(Stored records)
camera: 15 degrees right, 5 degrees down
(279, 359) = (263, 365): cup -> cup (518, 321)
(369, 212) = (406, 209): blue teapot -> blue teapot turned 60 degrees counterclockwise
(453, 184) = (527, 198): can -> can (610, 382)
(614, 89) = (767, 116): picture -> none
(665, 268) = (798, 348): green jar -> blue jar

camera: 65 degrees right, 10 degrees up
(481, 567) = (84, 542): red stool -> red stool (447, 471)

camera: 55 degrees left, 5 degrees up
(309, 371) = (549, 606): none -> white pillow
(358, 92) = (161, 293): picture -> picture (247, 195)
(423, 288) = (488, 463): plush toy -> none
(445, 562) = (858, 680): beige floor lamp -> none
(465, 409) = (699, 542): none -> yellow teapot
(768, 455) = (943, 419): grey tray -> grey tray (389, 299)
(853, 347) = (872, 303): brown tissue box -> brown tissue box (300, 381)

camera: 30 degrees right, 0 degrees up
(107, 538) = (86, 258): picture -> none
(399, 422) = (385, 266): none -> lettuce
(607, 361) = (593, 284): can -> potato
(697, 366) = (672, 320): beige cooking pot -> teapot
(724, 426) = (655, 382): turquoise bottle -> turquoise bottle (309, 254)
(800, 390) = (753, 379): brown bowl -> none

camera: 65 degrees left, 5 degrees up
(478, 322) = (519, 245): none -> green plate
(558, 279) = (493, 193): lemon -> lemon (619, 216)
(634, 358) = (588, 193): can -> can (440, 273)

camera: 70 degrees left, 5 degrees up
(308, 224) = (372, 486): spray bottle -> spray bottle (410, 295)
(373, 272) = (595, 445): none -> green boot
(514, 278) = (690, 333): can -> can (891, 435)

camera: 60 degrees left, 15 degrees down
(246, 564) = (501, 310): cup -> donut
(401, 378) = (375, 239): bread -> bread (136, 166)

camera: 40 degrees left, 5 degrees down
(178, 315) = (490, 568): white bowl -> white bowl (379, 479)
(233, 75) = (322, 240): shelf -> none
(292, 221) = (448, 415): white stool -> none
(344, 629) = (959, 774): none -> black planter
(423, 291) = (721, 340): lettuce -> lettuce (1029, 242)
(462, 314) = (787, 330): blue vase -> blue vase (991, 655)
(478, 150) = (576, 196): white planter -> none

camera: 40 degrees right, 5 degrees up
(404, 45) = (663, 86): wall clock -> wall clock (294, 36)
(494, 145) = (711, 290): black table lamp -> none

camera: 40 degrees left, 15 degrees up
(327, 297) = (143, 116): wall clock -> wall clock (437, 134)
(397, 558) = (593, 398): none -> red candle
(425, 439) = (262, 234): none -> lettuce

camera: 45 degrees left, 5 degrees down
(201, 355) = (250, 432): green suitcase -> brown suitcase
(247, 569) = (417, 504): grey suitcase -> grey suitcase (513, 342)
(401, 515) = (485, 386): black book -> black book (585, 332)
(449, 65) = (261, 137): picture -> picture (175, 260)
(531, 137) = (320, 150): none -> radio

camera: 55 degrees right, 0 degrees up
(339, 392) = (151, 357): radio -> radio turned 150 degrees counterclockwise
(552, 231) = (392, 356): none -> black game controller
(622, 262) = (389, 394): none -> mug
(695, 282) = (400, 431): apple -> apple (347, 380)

• [EXERCISE]: Work out how many lines in the records contain the word "turned", and give that number by itself.

• [ANSWER BOX]: 2